Friday, 21 June 2013

The Artist (4 Stars)

This is a beautiful film. Maybe four stars isn't enough, but at the moment I'm trying to save five star ratings for my absolute favorite films. In 2012 it won five Academy Awards, including the Oscar for best film. It's easy to see why. It's a very stylish homage to the days of silent movies. It isn't just filmed without sound, it retains the characteristics of silent films. The only thing done wrong is that after the final scene we should see the words "The End" and fade out. The five minutes of rolling credits were out of place. Silent films never did that.

The film is either a French or an American film, depending on where you live. In America it's called an American film made by a French director. In France it's called a French film made in Hollywood. That figures. We need someone from a neutral third country to decide what it really is. On the Internet it's referred to as an American film, but that's because America owns the Internet, as we all know.
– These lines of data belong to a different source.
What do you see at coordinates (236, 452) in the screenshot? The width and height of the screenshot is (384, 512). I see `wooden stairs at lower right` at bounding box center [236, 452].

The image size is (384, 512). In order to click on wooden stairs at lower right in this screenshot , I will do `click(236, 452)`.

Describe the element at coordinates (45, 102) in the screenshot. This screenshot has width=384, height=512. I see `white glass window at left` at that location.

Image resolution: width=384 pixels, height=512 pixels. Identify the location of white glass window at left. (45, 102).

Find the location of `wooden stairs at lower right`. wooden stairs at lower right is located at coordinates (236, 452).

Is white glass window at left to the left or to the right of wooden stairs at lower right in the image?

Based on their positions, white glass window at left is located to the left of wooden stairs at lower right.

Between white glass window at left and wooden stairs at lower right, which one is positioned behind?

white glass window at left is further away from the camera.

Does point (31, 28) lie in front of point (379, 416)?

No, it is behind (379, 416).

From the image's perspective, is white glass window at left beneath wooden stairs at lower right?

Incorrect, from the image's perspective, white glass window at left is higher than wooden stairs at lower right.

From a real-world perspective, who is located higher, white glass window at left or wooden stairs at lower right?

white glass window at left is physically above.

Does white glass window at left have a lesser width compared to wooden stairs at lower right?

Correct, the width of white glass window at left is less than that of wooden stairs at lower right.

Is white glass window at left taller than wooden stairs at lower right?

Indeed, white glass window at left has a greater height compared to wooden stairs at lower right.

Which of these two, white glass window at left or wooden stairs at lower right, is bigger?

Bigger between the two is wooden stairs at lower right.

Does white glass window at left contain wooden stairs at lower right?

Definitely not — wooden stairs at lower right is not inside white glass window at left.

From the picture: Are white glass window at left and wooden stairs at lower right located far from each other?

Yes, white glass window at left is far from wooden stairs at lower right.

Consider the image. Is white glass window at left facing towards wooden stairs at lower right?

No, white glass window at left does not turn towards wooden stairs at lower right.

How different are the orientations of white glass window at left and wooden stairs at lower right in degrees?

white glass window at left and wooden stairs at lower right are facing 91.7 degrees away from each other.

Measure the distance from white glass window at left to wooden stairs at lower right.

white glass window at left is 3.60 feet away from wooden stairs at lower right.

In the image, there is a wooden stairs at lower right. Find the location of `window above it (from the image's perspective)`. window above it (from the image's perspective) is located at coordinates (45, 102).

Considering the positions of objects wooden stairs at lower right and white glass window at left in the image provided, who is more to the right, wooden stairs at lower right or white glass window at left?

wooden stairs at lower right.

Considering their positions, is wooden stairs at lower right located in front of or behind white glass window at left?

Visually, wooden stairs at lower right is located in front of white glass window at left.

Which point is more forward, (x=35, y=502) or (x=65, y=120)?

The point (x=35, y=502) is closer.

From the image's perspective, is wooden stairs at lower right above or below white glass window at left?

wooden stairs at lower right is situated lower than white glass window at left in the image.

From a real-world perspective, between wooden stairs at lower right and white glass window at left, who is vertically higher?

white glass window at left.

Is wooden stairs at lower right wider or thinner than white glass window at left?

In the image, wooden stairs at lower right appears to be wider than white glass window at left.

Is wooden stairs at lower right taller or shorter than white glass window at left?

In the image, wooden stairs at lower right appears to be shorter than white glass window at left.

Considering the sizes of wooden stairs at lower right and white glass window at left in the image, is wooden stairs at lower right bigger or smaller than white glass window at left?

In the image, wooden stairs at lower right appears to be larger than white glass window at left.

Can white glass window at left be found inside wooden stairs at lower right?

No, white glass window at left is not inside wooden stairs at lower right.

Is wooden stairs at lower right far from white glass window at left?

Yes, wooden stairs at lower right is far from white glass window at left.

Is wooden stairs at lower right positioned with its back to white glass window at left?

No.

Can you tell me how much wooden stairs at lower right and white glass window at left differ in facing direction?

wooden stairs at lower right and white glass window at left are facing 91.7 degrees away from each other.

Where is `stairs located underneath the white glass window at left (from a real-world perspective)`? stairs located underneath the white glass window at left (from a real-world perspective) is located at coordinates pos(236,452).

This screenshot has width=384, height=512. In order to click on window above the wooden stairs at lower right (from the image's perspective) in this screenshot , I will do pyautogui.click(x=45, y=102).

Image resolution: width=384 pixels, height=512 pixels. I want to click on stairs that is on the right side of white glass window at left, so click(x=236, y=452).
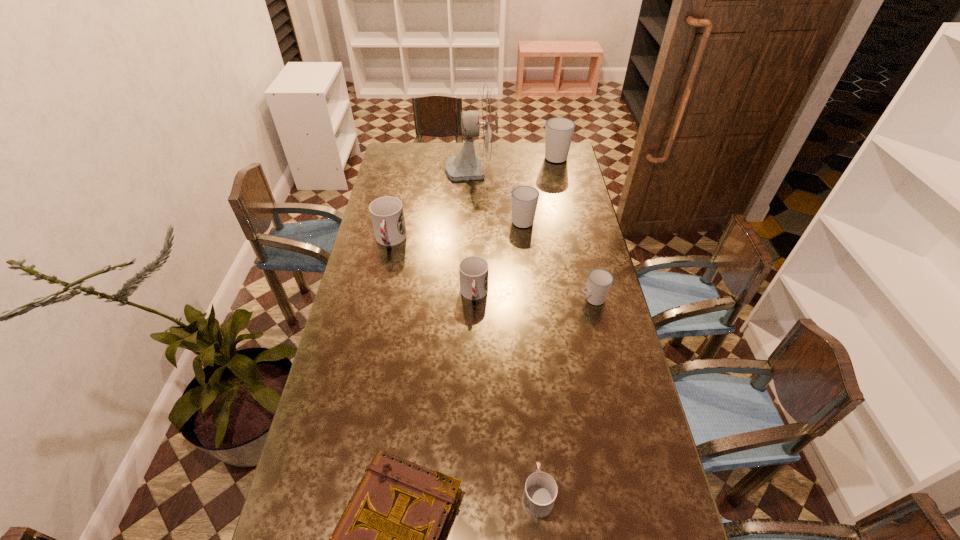
What are the coordinates of `the nearest white cup` in the screenshot? It's located at (599, 283).

Find the location of a particular element. The width and height of the screenshot is (960, 540). the rightmost red cup is located at coordinates (540, 492).

Identify the location of the smallest red cup. This screenshot has width=960, height=540. (540, 492).

Locate an element on the screen. vacant region located 0.110m in front of the white fan to blow air is located at coordinates (519, 168).

Identify the location of blank space located 0.230m on the side of the biggest red cup where the handle is located. (377, 300).

This screenshot has height=540, width=960. In order to click on free space located 0.270m with a handle on the side of the second smallest white cup in this screenshot , I will do `click(517, 176)`.

In order to click on vacant area situated 0.180m with a handle on the side of the second smallest white cup in this screenshot , I will do `click(519, 187)`.

Find the location of `vacant region located 0.280m with a handle on the side of the second smallest white cup`. vacant region located 0.280m with a handle on the side of the second smallest white cup is located at coordinates (517, 174).

Identify the location of free location located on the side of the second red cup from left to right where the handle is located. Image resolution: width=960 pixels, height=540 pixels. (473, 390).

You are a GUI agent. You are given a task and a screenshot of the screen. Output one action in this format:
    pyautogui.click(x=<x>, y=<y>)
    Task: Click on the vacant space located 0.110m with a handle on the side of the smallest white cup
    
    Given the screenshot: What is the action you would take?
    pyautogui.click(x=548, y=299)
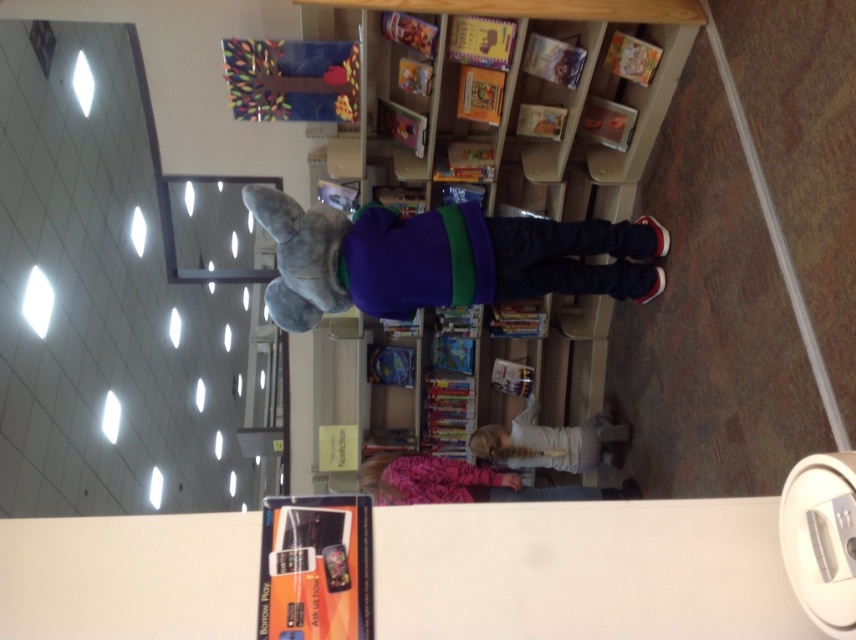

The story is suitable for the film type, or maybe I should say that the film type is suitable for the story. It's a silent movie about silent movies, or rather about the death of silent movies. It starts in 1927 with the silent movie star George Valentin at the peak of his career. He helps a young starlet, Peppy Miller, get a job at Kinograph Studios, where he works. In 1929 the first movies with sound are made, talkies. George says talking movies are stupid, so he invests all his money in a self-directed silent movie that flops. Peppy embraces the sound era and becomes a major Hollwood star. The fortunes are reversed. Peppy offers George help, but he's too proud to accept it.

I have a few silent movies in my DVD collection. "Birth of a Nation" (1915) is an important milestone in film history that all true film fans should own. "Nosferatu" (1922) is also a classic. I also own a few of Alfred Hitchcock's silent movies, notably "The Farmer's Wife" (1928), "The Manxman" (1929) and "Blackmail" (1929). And of course, the very first film that I reviewed in this blog was "Metropolis" (1927). I have no regrets that today's films use sound, but I can understand the allure of silent movies. They were an art form in themselves, and they demanded much more skill from the actors. Facial expressions and small gestures carried the scenes.

For those interested in the advent of talking movies, another film that deals with the same subject, though from a different perspective, is Bernhard Sinkel's "Kinoerzähler".